The 3,500 students attending the Tsinghua Summer English Camp were there for an intense boot camp consisting of lectures plus three oral language lessons per day focused on the cultural themes established for the camp: sports and music, traditions unique to America and hot topics around the world. The purpose: to learn how to present the material fluently in English.
“The teaching and the learning were intense,” says Boettcher. “Not only did we prepare five hours of lectures and lessons each day, but the students also had to participate in singing, speech, debating and video production competitions.
“The Aggie students worked right along with them, helping with everything from proper pronunciation to production techniques. The Tsinghua students were incredibly brilliant, but our students were up to the challenge. They were absolutely phenomenal about connecting with the Chinese students and participating in all the same activities, including hopping on bikes to go eat, playing games and immersing themselves in the culture.”
Boettcher, who has twice been awarded The Association of Former Students’ Distinguished Teaching Award, says it was also a wonderful experience for the future teachers in the group, especially those who will be teaching in cities like Houston, where there are currently 132 different languages spoken.
“It’s only when you’ve experienced being the international student that you can teach effectively and interact with your second language learners with empathy,” she adds.
“What I did not expect,” says Gonzalez, “was that over the course of the three-week program, the students that I was supposed to be teaching ended up teaching me more. After our daily lessons, I would stay behind and attempt to write a Chinese character or two. There was a group of about three or four students each afternoon that would stay behind with me and drill me on stroke order, intonation and what each component of the character stood for. The classroom wasn’t the limit either. I would meet up with them for lunch or an impromptu dinner that would eventually turn into late night Mandarin lessons, quick tidbits of proper Chinese table manners, or I would learn just a little more about the ideas they hold.”
There were many similarities between the students from Tsinghua and Texas A&M, including their strong family values. Dedication to service is also a core value for both student groups, although in China, service is not optional. After leaving the Tsinghua Summer English Camp, the Chinese students were headed for three months of required military service.
“‘It is our duty,’ was a phrase we heard often,” Boettcher states. “It really opened up the eyes of our Aggie students to see how much was expected of these Chinese students and their genuine desire to give back to their country.”
There were also contrasts. For example, Boettcher explains that Chinese students don’t choose their own majors. They are chosen for them, whereas Texas A&M students have an abundance of choices.

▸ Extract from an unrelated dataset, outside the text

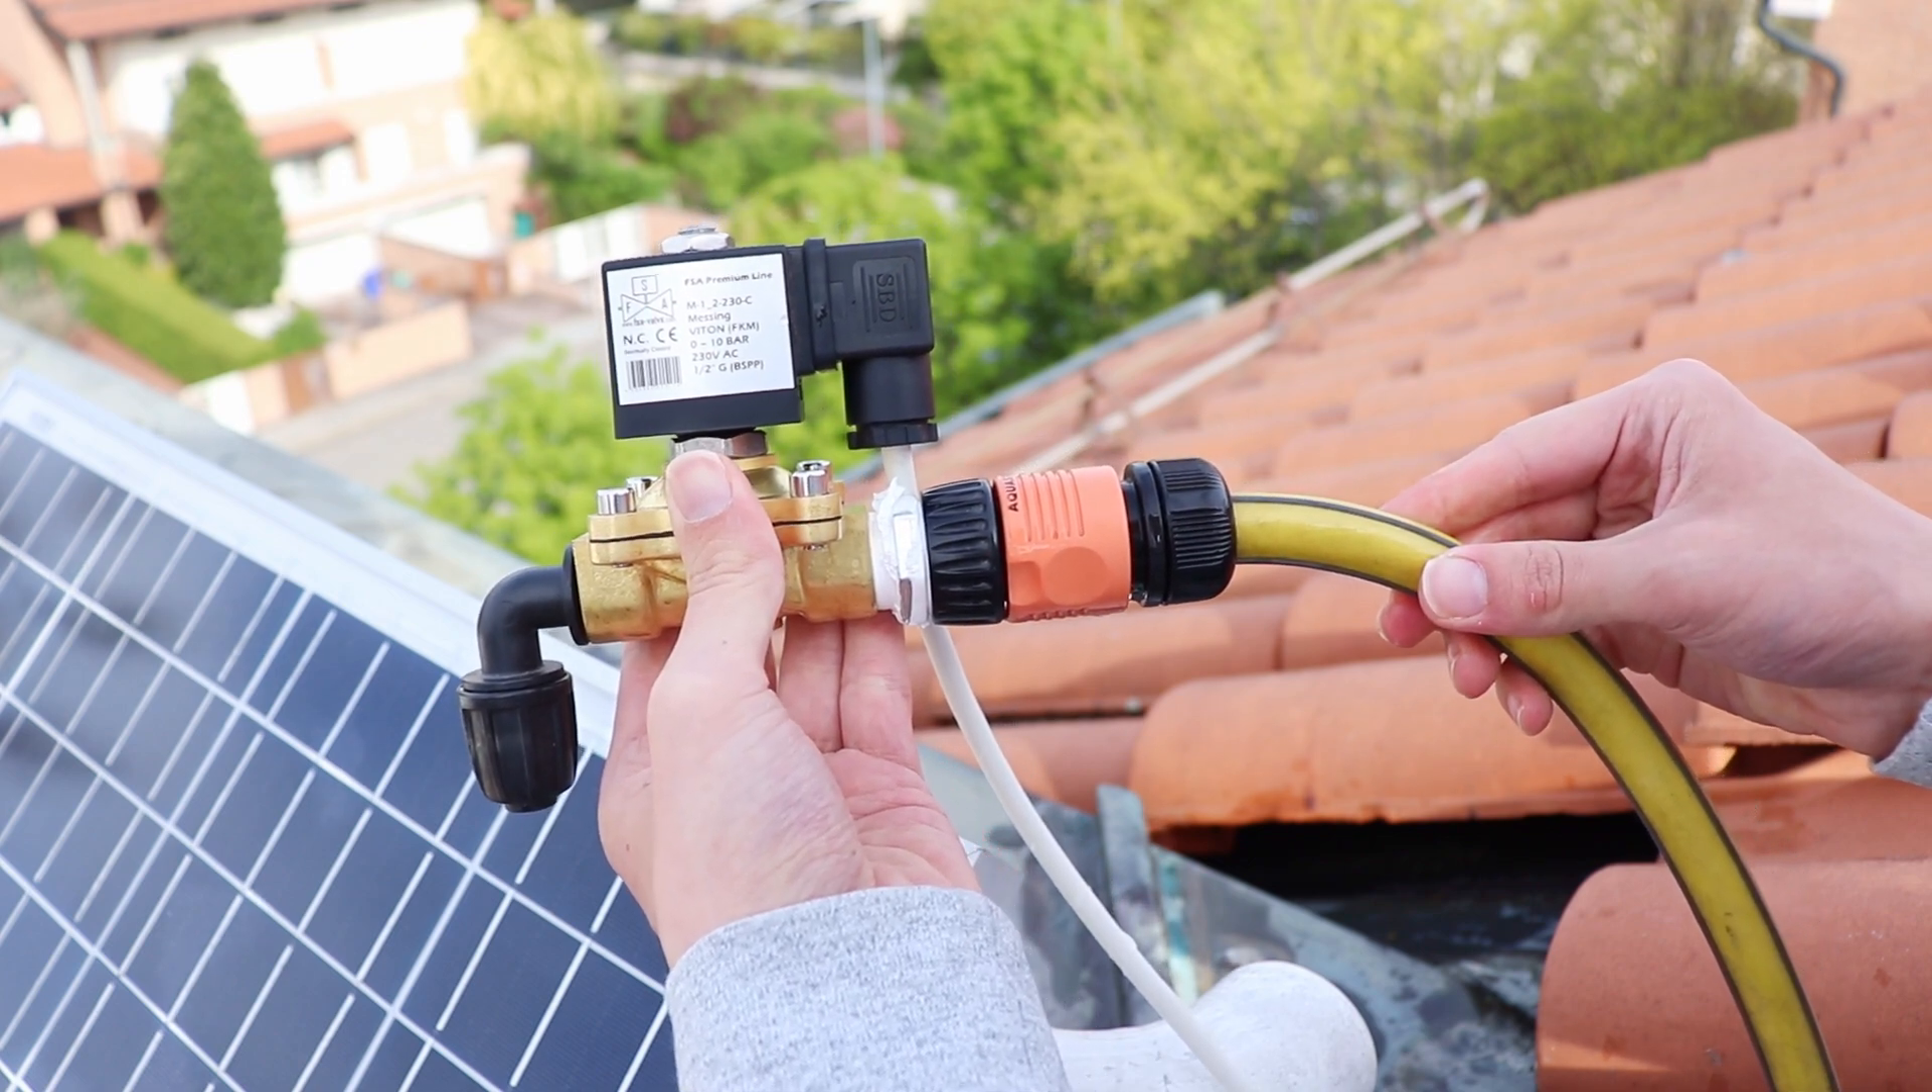Per provare la valvola l'ho collegata temporaneamente al tubo dell'acqua che uso per innaffiare.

Chinese students not only speak English but are surprisingly up to date on everything going on in the United States, while the students from Texas A&M are not as knowledgeable about events in China. For the 17 Aggie students who participated in this program, however, that changed.
Boettcher says, “Our students had a broad, high-impact service-learning experience. They were like sponges; they soaked up everything.”

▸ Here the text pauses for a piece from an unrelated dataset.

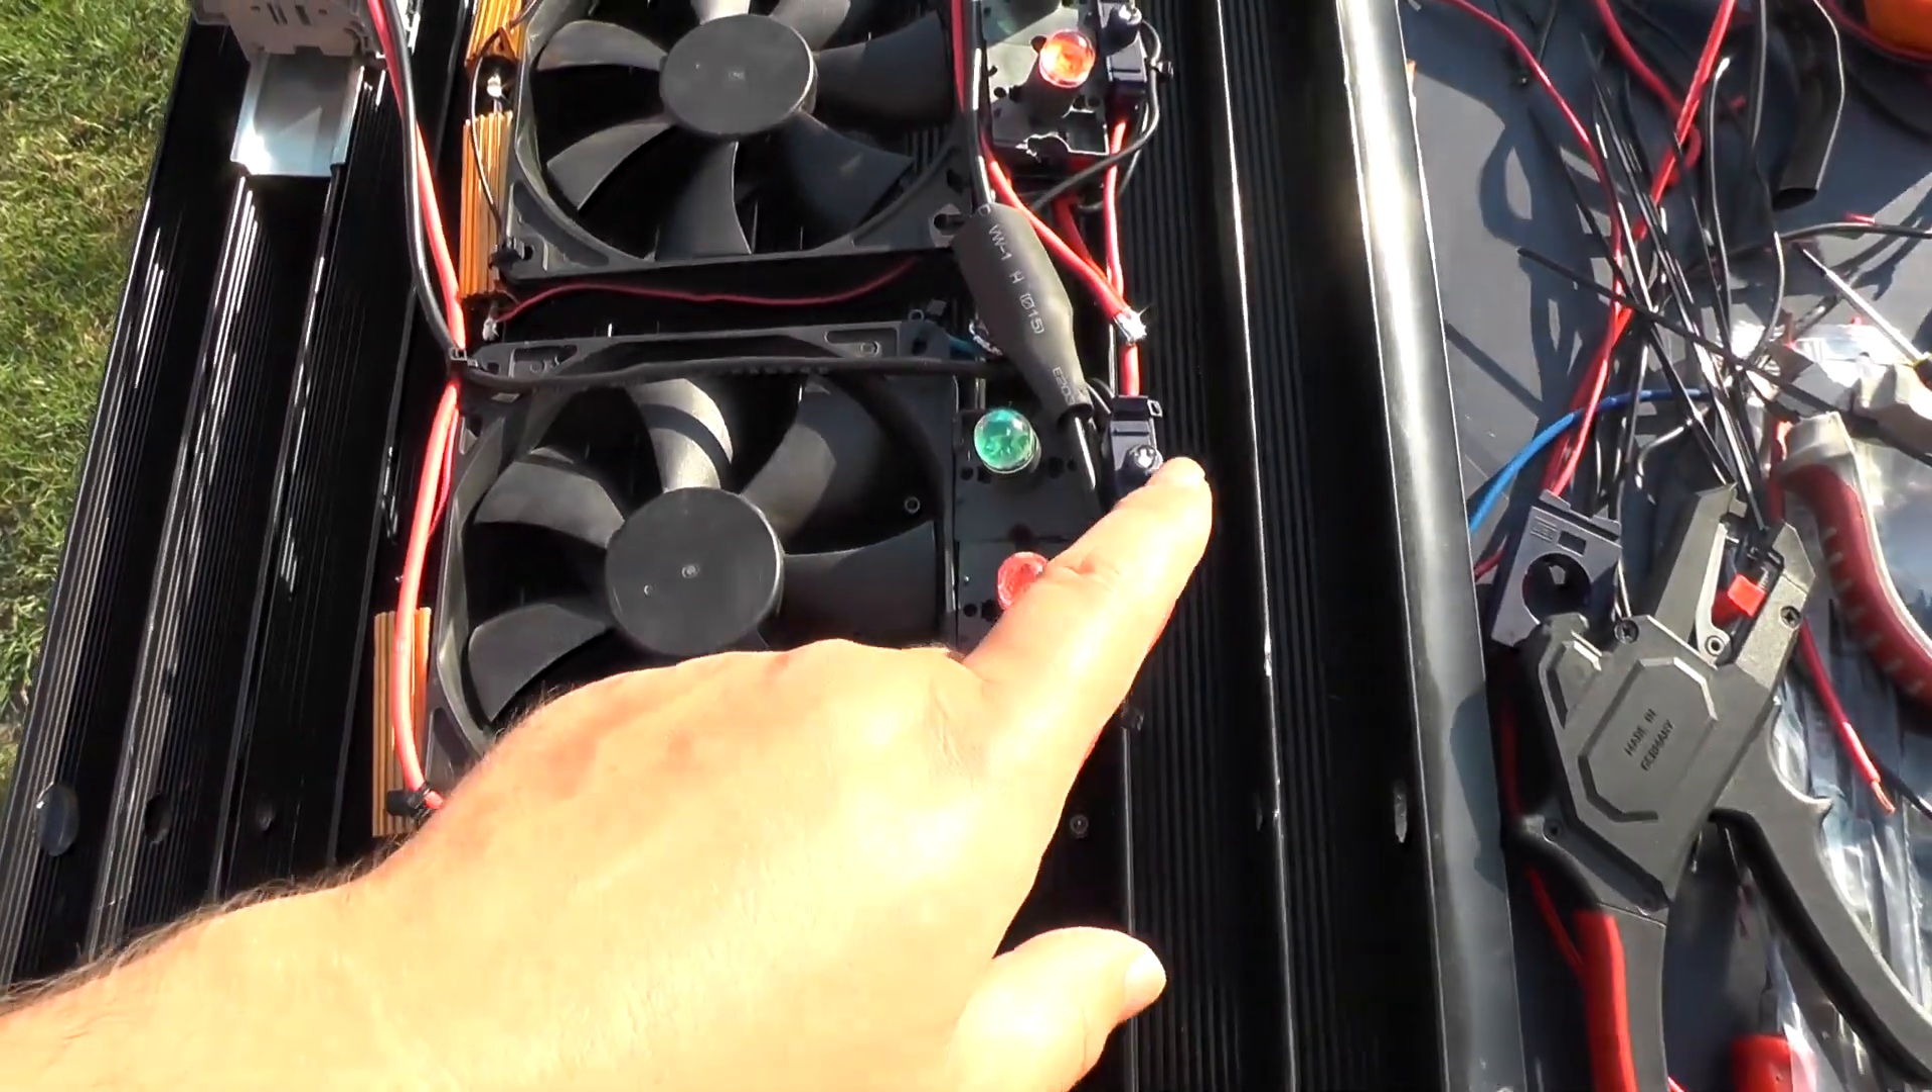This is how it looks like after wiring so i have connected two extra lights.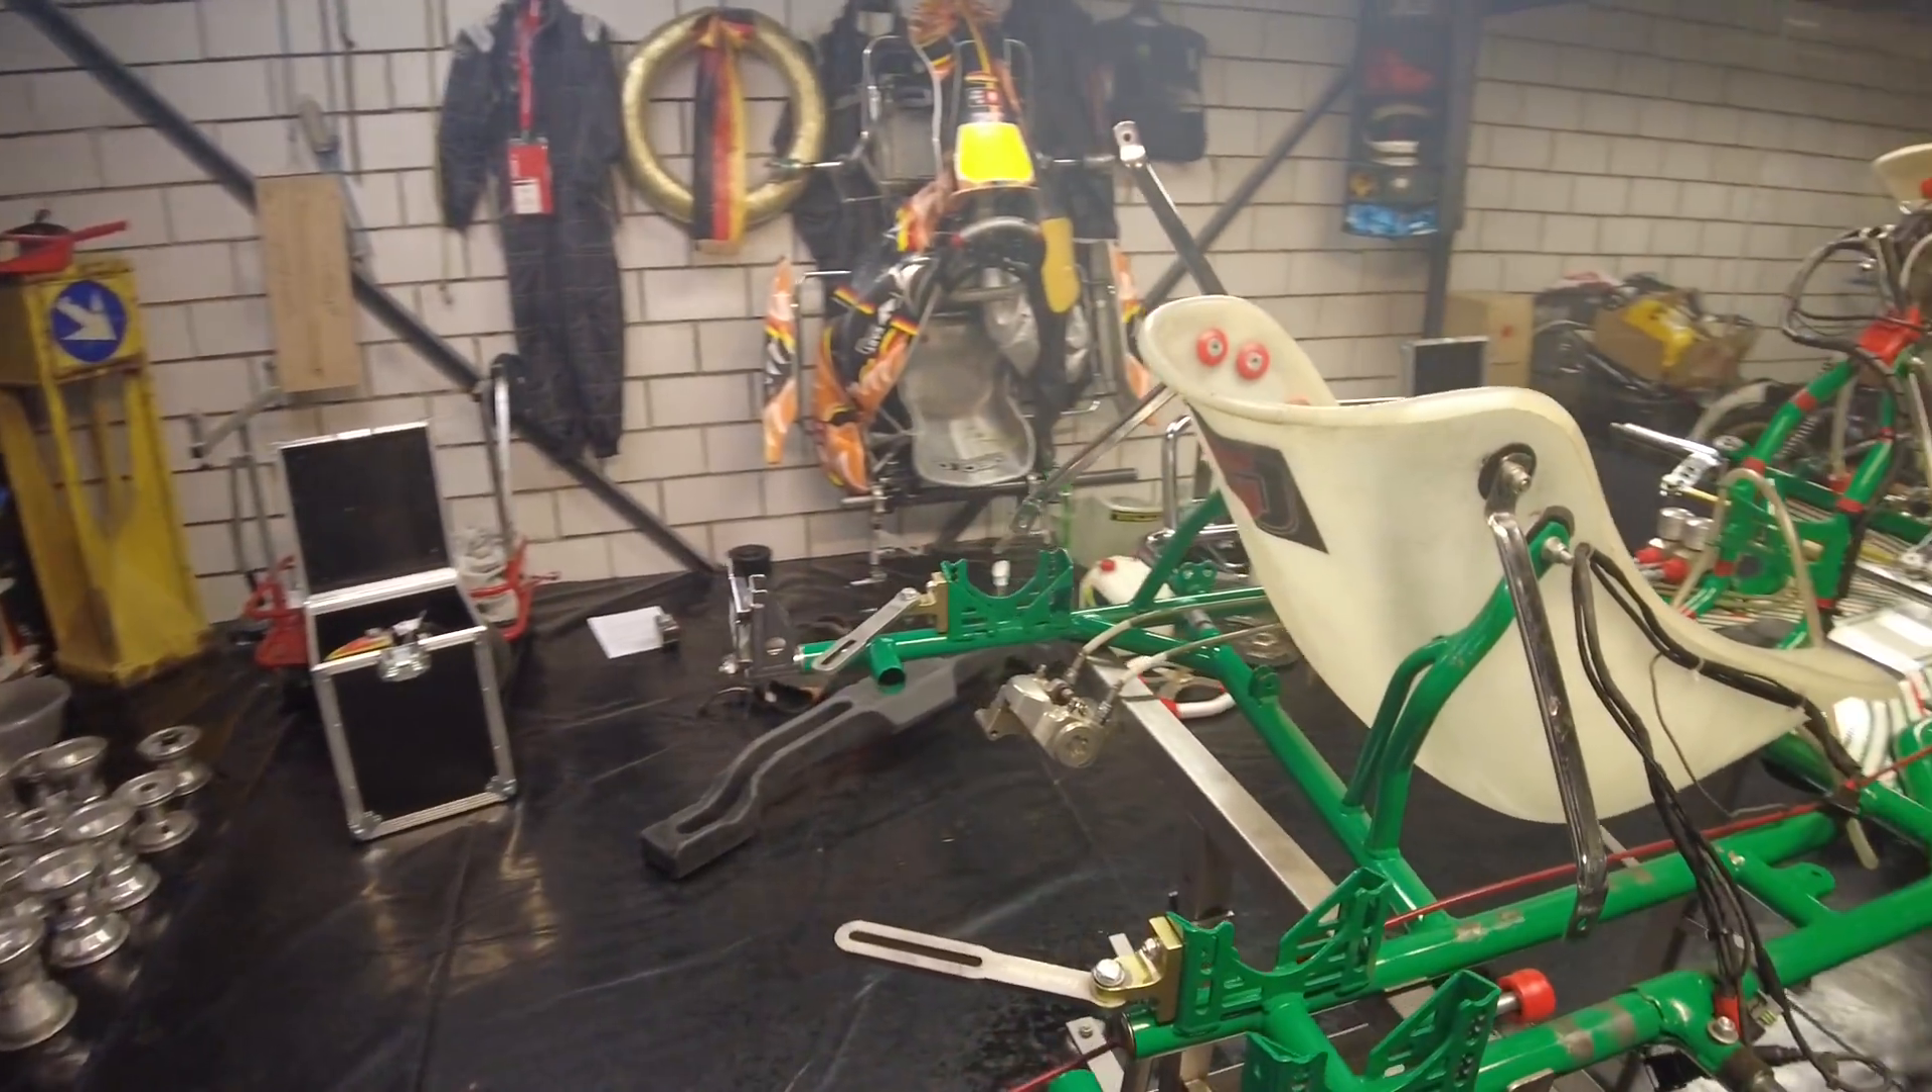The car is pretty much almost completely stripped down.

Molly Ellis, a sophomore communication major from Pleasanton, Texas, says, “My visit challenged every stereotype I had ever encountered about a nondemocratic country and allowed me to find value in the people who love where they live.”

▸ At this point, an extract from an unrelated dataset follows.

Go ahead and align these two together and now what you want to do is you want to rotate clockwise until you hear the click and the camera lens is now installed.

Gonzalez adds, “I left to teach them about American culture and ended up coming home with the Chinese culture and people deep in my heart.”
“We achieved what we hoped to achieve with this program,” says Boettcher. “We wanted Aggies to learn about China, to come back with an understanding and appreciation of the Chinese people, about a different kind of government and culture. That’s big, because the relationship between the United States and China is one of our most important ongoing relationships. That’s what studying abroad and gaining a global perspective is about.”